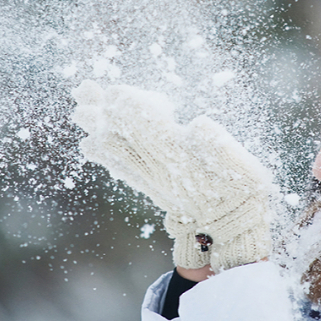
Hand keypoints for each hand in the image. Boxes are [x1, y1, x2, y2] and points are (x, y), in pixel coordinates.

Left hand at [71, 80, 274, 270]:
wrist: (232, 229)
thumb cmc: (242, 195)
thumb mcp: (242, 168)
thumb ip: (219, 145)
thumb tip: (198, 124)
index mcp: (181, 155)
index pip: (149, 126)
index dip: (131, 108)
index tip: (114, 91)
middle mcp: (160, 166)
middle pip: (124, 135)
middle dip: (103, 112)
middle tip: (81, 91)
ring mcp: (153, 177)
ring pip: (118, 150)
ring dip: (97, 128)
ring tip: (79, 112)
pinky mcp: (153, 186)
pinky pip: (123, 167)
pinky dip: (105, 154)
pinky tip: (92, 145)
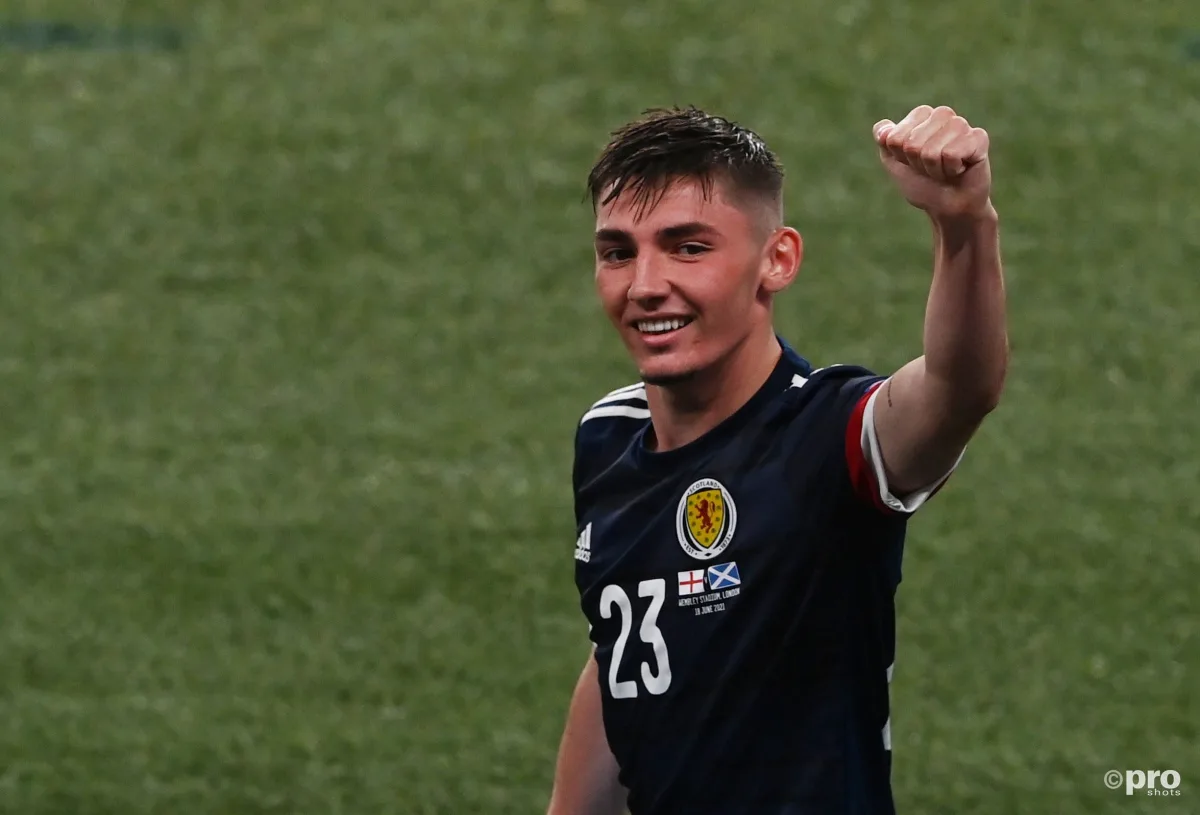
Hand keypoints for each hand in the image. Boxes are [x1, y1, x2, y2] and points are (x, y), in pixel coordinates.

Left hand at [874, 105, 992, 220]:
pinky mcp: (979, 137)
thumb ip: (884, 142)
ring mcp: (962, 124)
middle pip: (912, 143)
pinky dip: (951, 170)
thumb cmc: (922, 183)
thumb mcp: (895, 163)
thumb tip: (882, 129)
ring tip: (945, 170)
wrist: (948, 207)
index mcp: (921, 116)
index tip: (914, 163)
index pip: (895, 137)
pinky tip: (959, 170)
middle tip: (931, 168)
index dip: (901, 157)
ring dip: (935, 169)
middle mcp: (942, 115)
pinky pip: (952, 154)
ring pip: (932, 150)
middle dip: (918, 164)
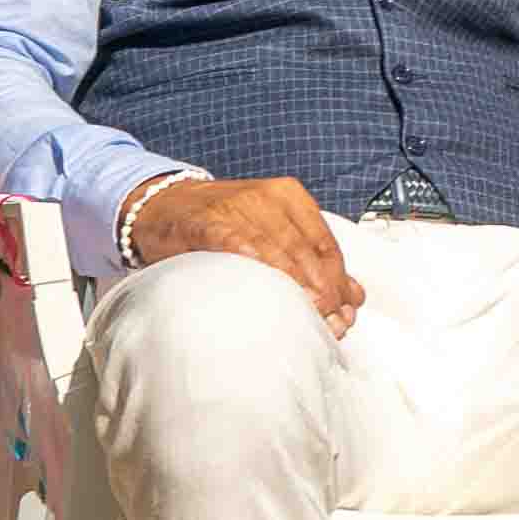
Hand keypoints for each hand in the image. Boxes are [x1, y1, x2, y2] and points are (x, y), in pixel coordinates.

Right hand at [129, 172, 357, 333]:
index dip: (339, 281)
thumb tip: (354, 297)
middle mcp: (268, 198)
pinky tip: (265, 287)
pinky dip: (255, 265)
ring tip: (307, 316)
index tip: (345, 311)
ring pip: (278, 251)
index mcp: (290, 197)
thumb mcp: (272, 232)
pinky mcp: (207, 222)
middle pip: (306, 251)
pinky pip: (237, 245)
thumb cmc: (223, 223)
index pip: (326, 244)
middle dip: (323, 290)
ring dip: (295, 288)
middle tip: (330, 323)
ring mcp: (237, 208)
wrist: (164, 205)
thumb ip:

### What the exercise asks
From the first line to the last, copy the records above exactly and leave out the pictures.

### Worked solution
Hand keypoints for each hand in the image. Boxes are [x1, y1, x2, y2] and points are (x, y), in pixel coordinates.

Left hand at [71, 80, 274, 270]:
wrist: (232, 229)
thumb cmc: (242, 195)
thumb mcp: (242, 168)
thumb ip: (219, 145)
thumb tip: (198, 124)
index mcp: (181, 155)
index pip: (149, 126)
index dip: (131, 108)
index tip: (114, 91)
middle mcp: (160, 166)
middle pip: (124, 135)
middle dip: (103, 112)
middle tip: (81, 91)
ring mcp: (153, 177)
ring pip: (118, 150)
ring dip: (97, 128)
ring tip: (79, 112)
pinky mcp: (153, 186)
pinky pip: (123, 167)
pinky dip: (105, 154)
pinky tip: (92, 145)
Hand keypoints for each hand in the image. Boxes are [x1, y1, x2, y2] and points are (x, y), in pixel coordinates.

Left hand at [874, 105, 992, 220]:
pinky mcp: (979, 137)
thumb ip: (884, 142)
ring mcp: (962, 124)
middle pip: (912, 143)
pinky dip: (951, 170)
thumb cmc: (922, 183)
thumb mcp: (895, 163)
thumb tip: (882, 129)
ring tip: (945, 170)
wrist: (948, 207)
index mcp: (921, 116)
index tip: (914, 163)
index pip: (895, 137)
pinky tip: (959, 170)
middle tip: (931, 168)
index dip: (901, 157)
ring dip: (935, 169)
middle mcp: (942, 115)
pinky pip: (952, 154)
ring pip: (932, 150)
middle dip: (918, 164)
Hand keypoints for each hand in the image. Boxes are [x1, y1, x2, y2] and points are (x, y), in pixel coordinates.

Right hand at [129, 172, 357, 333]:
index dip: (339, 281)
thumb tip: (354, 297)
middle mcp: (268, 198)
pinky tip: (265, 287)
pinky dip: (255, 265)
ring tip: (307, 316)
index tip: (345, 311)
ring pip: (278, 251)
index mcp: (290, 197)
thumb mcp: (272, 232)
pinky mcp: (207, 222)
middle pip: (306, 251)
pinky pip: (237, 245)
thumb cmc: (223, 223)
index pip: (326, 244)
middle dip: (323, 290)
ring dip: (295, 288)
middle tip: (330, 323)
ring mcp: (237, 208)
wrist: (164, 205)
thumb ip:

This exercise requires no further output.